• EXCERPT TO READ:
********************
Degenerate Perturbation Theory: Two Spin 1/2 Particles

[Xyius]

So I know this might be a lot to read but I am having a very hard time understanding how to use the formulas in degenerate perturbation theory. Here is the problem I am on.

Homework Statement

A system of two spin-1/2 particles is described by the following Hamiltonian.

$$\hat{H}=\hat{\vec{S}}_1 \cdot \hat{\vec{S}}_2 + B \hat{S}_1^z$$

For simplicity, let $\hbar =1$ and the Hamiltonian be dimensionless.

(i) Compute the exact energy eigenvalues and eigenvectors.
(ii) Treating the term proportional to B as a perturbation, compute the corrections to the unperturbed energies through second order in B and to the eignkets through first order in B.
(iii) How do your results in (ii) compare to the Taylor expansion of the exact results for the energy eigenvalues and eigenvectors in (i)?
********************
• MATERIAL PROVIDED:
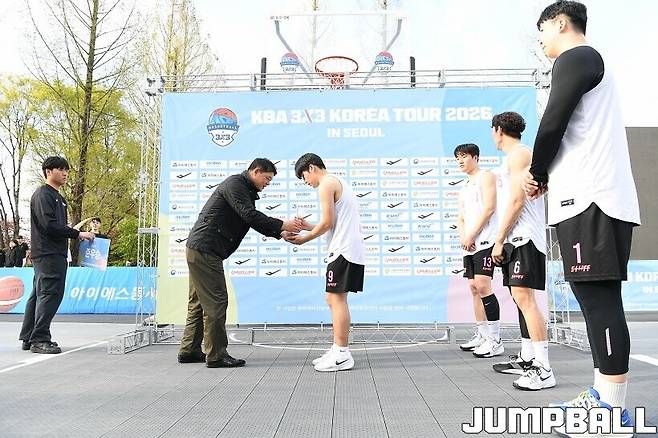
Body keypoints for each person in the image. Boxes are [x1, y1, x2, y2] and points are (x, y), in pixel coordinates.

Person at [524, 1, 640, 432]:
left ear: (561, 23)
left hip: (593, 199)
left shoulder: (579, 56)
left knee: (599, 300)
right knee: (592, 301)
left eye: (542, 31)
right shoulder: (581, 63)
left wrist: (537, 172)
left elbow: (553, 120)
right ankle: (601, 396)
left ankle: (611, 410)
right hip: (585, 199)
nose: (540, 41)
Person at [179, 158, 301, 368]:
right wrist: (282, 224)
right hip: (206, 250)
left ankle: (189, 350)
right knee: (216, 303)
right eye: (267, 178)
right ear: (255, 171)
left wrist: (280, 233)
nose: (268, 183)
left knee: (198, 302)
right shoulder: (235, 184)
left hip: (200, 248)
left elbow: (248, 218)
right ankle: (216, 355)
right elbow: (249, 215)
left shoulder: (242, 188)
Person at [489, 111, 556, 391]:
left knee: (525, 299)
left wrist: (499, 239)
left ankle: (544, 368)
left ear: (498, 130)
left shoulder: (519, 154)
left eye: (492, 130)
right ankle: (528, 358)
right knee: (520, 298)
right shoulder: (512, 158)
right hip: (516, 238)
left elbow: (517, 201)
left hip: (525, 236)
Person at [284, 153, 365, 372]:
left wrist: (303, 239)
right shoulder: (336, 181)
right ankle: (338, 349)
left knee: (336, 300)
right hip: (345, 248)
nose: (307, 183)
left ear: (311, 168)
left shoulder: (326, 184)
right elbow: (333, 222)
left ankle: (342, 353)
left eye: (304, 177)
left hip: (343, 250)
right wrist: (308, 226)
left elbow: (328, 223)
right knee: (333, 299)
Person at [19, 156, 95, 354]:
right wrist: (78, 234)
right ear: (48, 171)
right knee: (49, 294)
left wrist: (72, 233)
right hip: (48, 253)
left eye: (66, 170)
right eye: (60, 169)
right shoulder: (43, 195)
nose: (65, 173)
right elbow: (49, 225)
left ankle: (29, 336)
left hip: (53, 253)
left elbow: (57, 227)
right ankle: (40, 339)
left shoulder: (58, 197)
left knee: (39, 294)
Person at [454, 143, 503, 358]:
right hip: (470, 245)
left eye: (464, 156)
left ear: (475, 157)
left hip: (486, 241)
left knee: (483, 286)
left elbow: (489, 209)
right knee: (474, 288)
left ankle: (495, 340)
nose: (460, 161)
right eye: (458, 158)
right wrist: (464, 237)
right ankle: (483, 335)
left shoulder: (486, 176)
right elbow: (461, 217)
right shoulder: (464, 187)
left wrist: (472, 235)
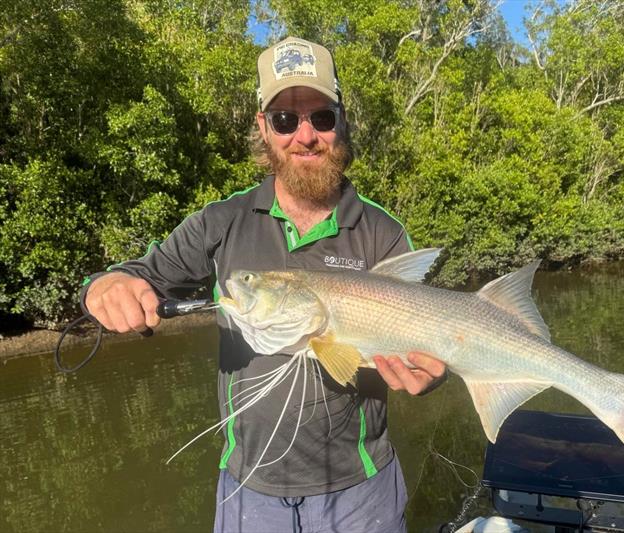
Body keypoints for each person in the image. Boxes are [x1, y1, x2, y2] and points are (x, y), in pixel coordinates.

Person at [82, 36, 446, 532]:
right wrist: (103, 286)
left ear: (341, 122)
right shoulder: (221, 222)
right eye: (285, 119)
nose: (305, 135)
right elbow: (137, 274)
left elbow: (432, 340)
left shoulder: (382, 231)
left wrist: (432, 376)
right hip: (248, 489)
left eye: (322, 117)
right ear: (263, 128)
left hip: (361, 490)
********************
• PROMPT:
Rewrite the part of the forum thread on degenerate perturbation theory starting with "Homework Statement" and going on through "eigenvalues and eigenvectors.", with "Hamiltonian" changed to "energy operator" throughout.

• RESPONSE:
Homework Statement

A system of two spin-1/2 particles is described by the following energy operator.

$$\hat{H}=\hat{\vec{S}}_1 \cdot \hat{\vec{S}}_2 + B \hat{S}_1^z$$

For simplicity, let $\hbar =1$ and the energy operator be dimensionless.

(i) Compute the exact energy eigenvalues and eigenvectors.